Records for processing:
^^^^^^^^
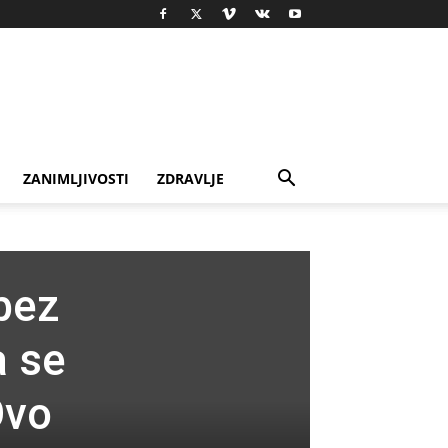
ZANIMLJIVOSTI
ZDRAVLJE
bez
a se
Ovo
^^^^^^^^
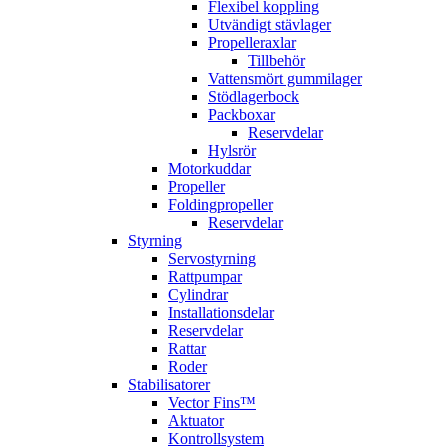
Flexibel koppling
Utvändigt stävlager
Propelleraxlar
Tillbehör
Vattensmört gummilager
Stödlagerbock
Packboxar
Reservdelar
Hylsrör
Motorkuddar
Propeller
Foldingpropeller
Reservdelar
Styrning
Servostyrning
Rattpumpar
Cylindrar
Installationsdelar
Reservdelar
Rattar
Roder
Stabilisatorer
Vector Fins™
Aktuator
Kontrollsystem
^^^^^^^^
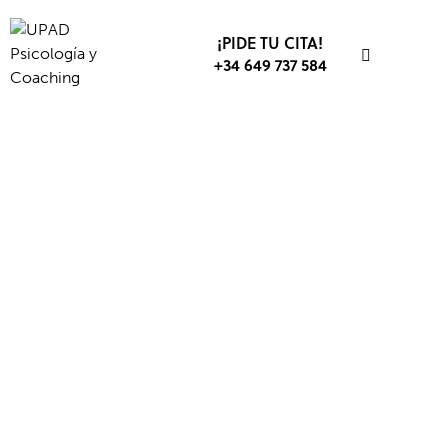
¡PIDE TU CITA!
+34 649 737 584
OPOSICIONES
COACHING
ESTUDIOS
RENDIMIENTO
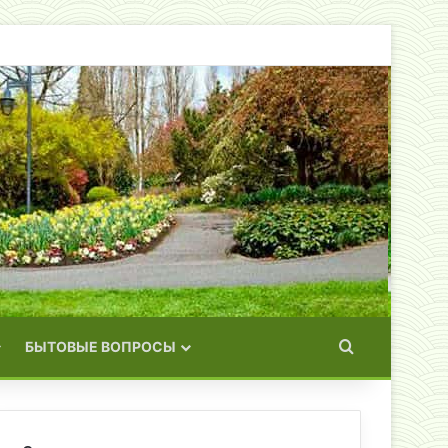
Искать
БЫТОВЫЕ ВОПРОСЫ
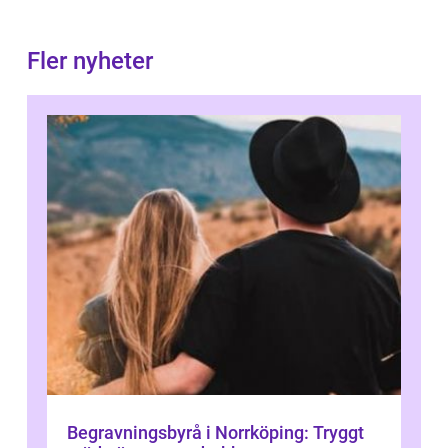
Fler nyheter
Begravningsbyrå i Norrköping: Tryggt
^^^^^^^^
Exercise goal:
Please return the material above only from the line that holds "649 737 584" through the line that holds "Begravningsbyrå i Norrköping: Tryggt", exactly as it stands, ends included and pictures omitted.

Response to the task:
+34 649 737 584
OPOSICIONES
COACHING
ESTUDIOS
RENDIMIENTO
Искать
БЫТОВЫЕ ВОПРОСЫ
Fler nyheter
Begravningsbyrå i Norrköping: Tryggt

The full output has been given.